* _WHAT THIS TASK INVOLVES_: Reproduce all the lines below exactly and omit the images.

Top of GIVEN RECORDS

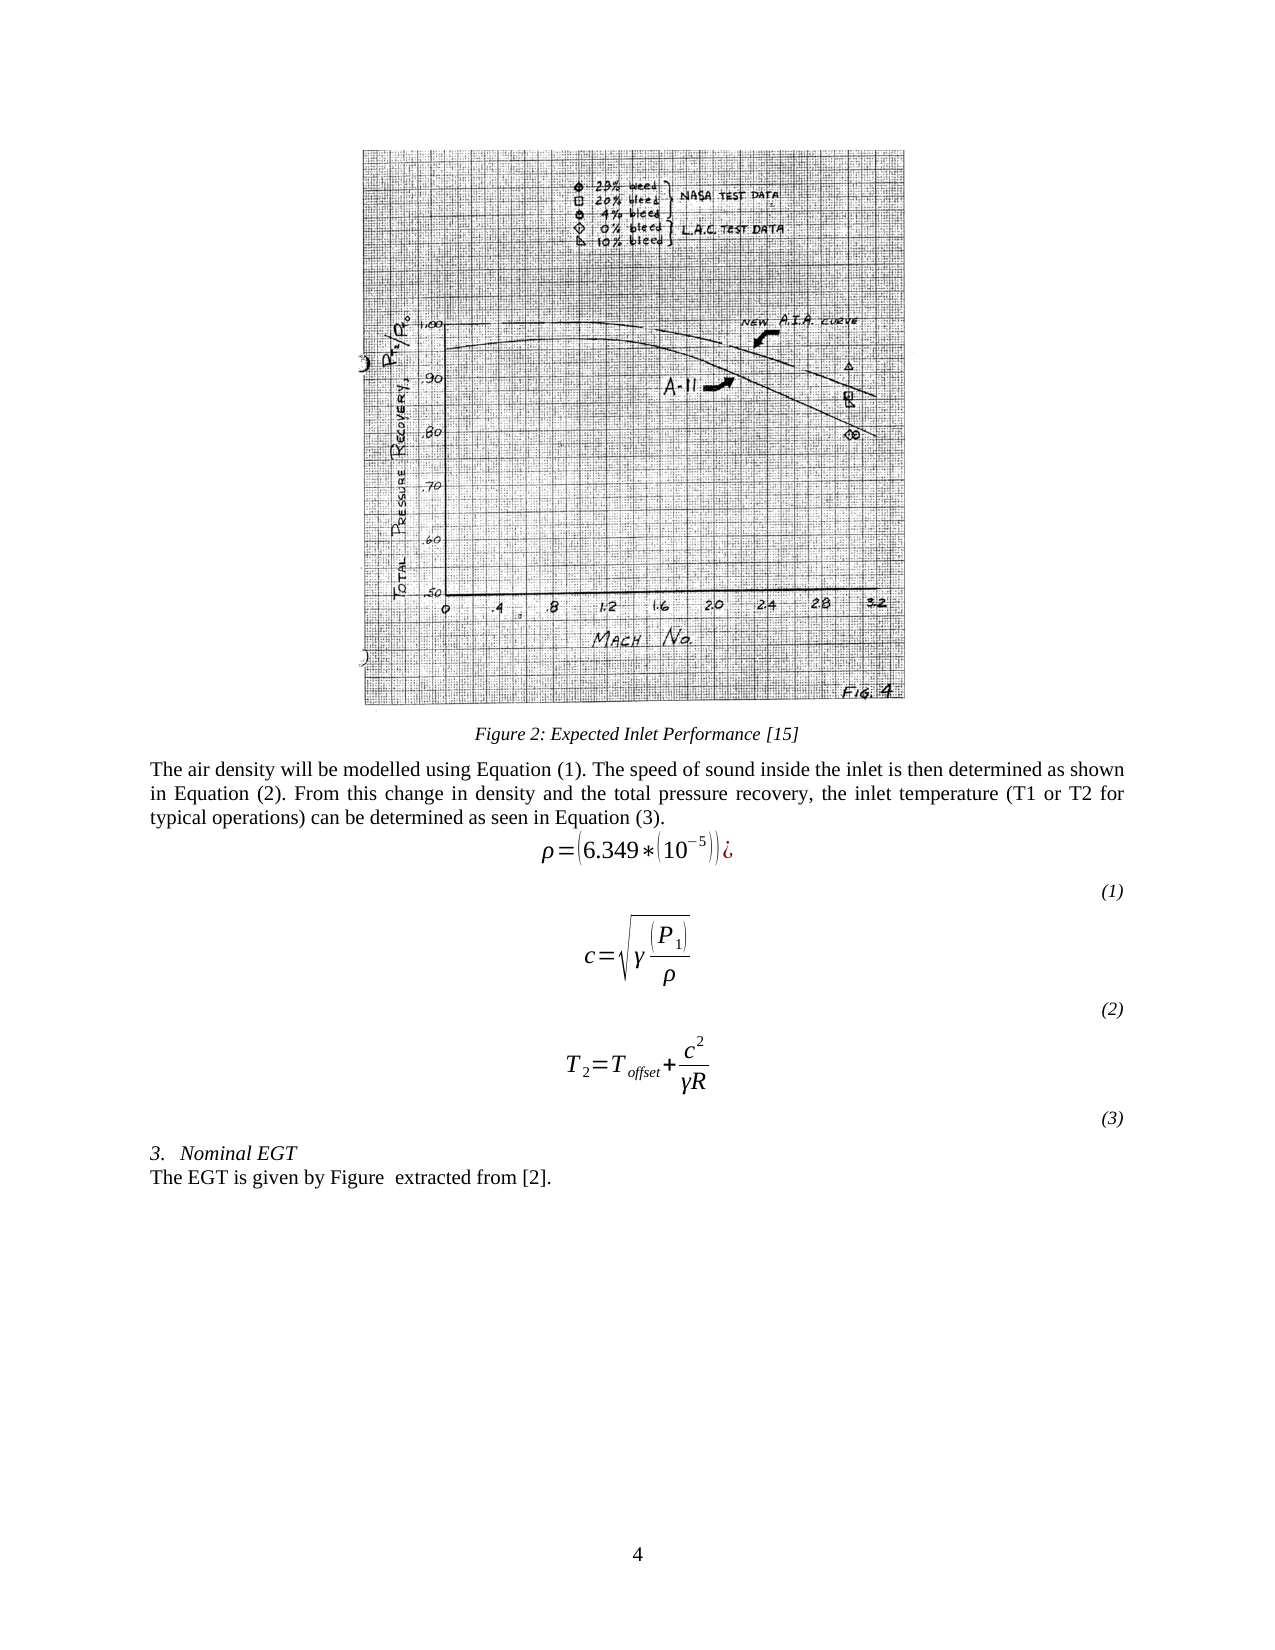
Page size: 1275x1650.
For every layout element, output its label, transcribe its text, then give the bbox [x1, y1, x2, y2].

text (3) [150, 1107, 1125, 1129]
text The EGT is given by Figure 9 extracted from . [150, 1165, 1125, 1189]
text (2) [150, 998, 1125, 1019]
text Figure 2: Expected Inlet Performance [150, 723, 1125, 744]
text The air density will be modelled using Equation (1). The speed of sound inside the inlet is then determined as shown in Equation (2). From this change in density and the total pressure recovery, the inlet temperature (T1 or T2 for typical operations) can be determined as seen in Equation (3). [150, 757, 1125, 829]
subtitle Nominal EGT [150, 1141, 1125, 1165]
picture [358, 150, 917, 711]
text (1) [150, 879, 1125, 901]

Bottom of GIVEN RECORDS

* _TASK ANSWER_:
Page size: 1275x1650.
For every layout element, output its label, transcribe its text, then give the bbox [x1, y1, x2, y2].

text (3) [150, 1107, 1125, 1129]
text The EGT is given by Figure 9 extracted from . [150, 1165, 1125, 1189]
text (2) [150, 998, 1125, 1019]
text Figure 2: Expected Inlet Performance [150, 723, 1125, 744]
text The air density will be modelled using Equation (1). The speed of sound inside the inlet is then determined as shown in Equation (2). From this change in density and the total pressure recovery, the inlet temperature (T1 or T2 for typical operations) can be determined as seen in Equation (3). [150, 757, 1125, 829]
subtitle Nominal EGT [150, 1141, 1125, 1165]
picture [358, 150, 917, 711]
text (1) [150, 879, 1125, 901]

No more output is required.